### Data records:
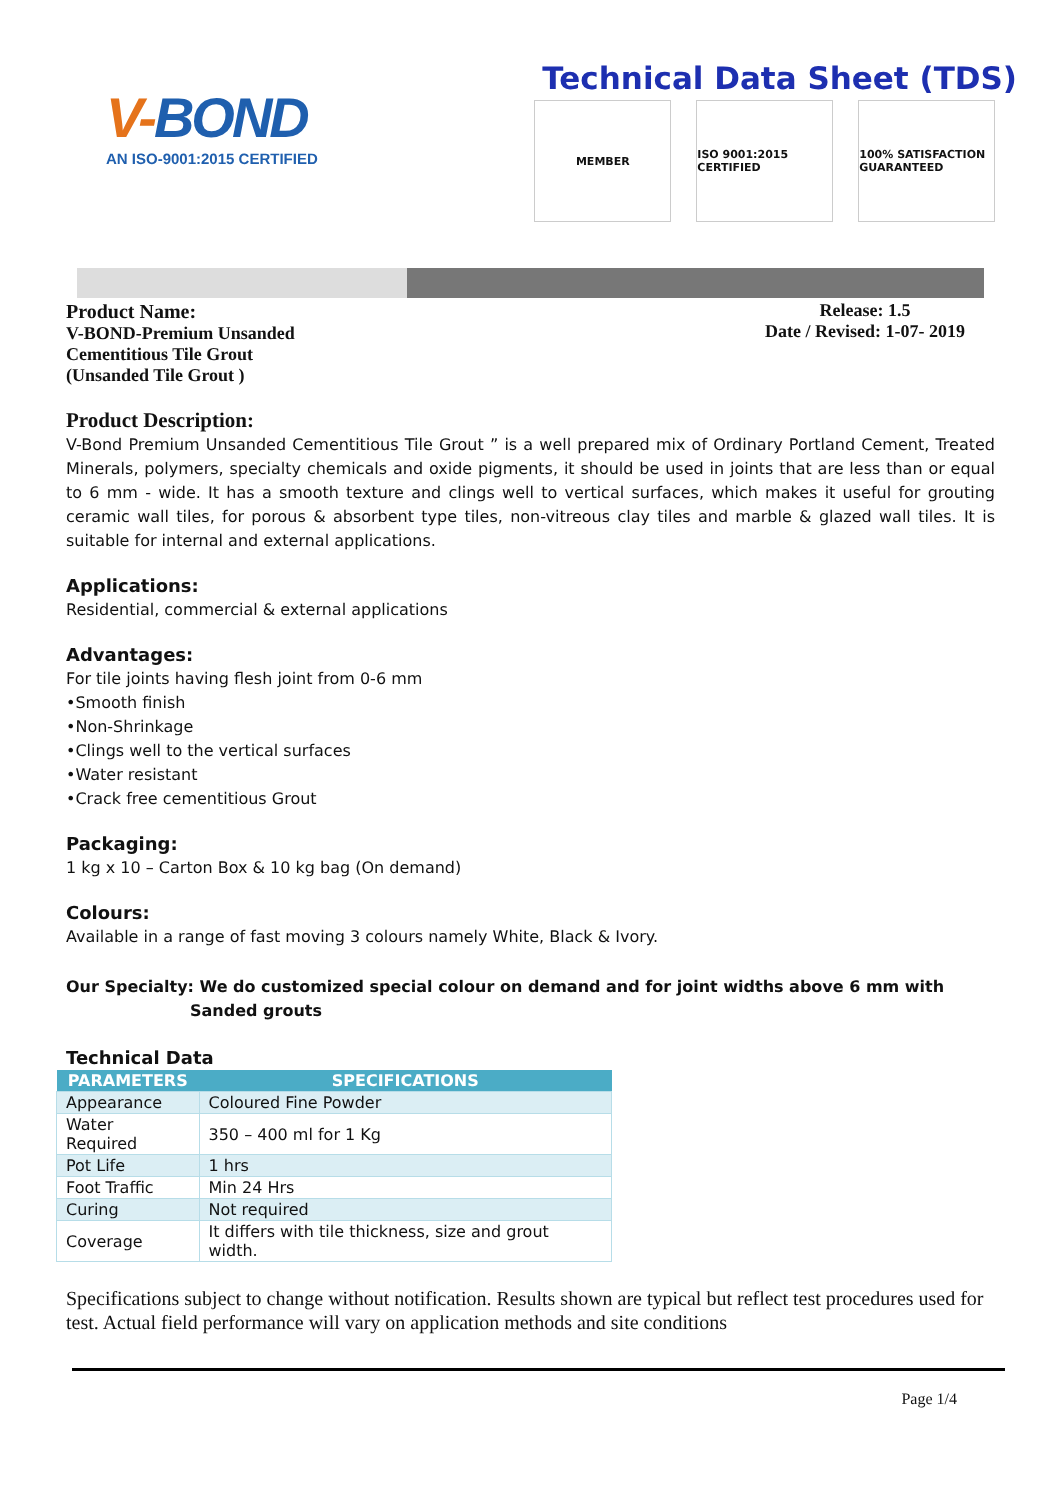V-BOND
AN ISO-9001:2015 CERTIFIED
Technical Data Sheet (TDS)
MEMBER ISO 9001:2015 CERTIFIED
100% SATISFACTION GUARANTEED
Product Name:
V-BOND-Premium Unsanded
Cementitious Tile Grout
(Unsanded Tile Grout )
Release: 1.5
Date / Revised: 1-07- 2019
Product Description:
V-Bond Premium Unsanded Cementitious Tile Grout ” is a well prepared mix of Ordinary Portland Cement, Treated Minerals, polymers, specialty chemicals and oxide pigments, it should be used in joints that are less than or equal to 6 mm - wide. It has a smooth texture and clings well to vertical surfaces, which makes it useful for grouting ceramic wall tiles, for porous & absorbent type tiles, non-vitreous clay tiles and marble & glazed wall tiles. It is suitable for internal and external applications.
Applications:
Residential, commercial & external applications
Advantages:
For tile joints having flesh joint from 0-6 mm
•Smooth finish
•Non-Shrinkage
•Clings well to the vertical surfaces
•Water resistant
•Crack free cementitious Grout
Packaging:
1 kg x 10 – Carton Box & 10 kg bag (On demand)
Colours:
Available in a range of fast moving 3 colours namely White, Black & Ivory.
Our Specialty: We do customized special colour on demand and for joint widths above 6 mm with
Sanded grouts
Technical Data
| PARAMETERS | SPECIFICATIONS |
| --- | --- |
| Appearance | Coloured Fine Powder |
| Water Required | 350 – 400 ml for 1 Kg |
| Pot Life | 1 hrs |
| Foot Traffic | Min 24 Hrs |
| Curing | Not required |
| Coverage | It differs with tile thickness, size and grout width. |
Specifications subject to change without notification. Results shown are typical but reflect test procedures used for test. Actual field performance will vary on application methods and site conditions
Page 1/4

### Task requirements:
Restate, word for word, the final stretch of the entries above: the line containing "Life | 1 hrs |" and every line after it, up to and including the last.

### Solution for this task:
| Pot Life | 1 hrs |
| Foot Traffic | Min 24 Hrs |
| Curing | Not required |
| Coverage | It differs with tile thickness, size and grout width. |
Specifications subject to change without notification. Results shown are typical but reflect test procedures used for test. Actual field performance will vary on application methods and site conditions
Page 1/4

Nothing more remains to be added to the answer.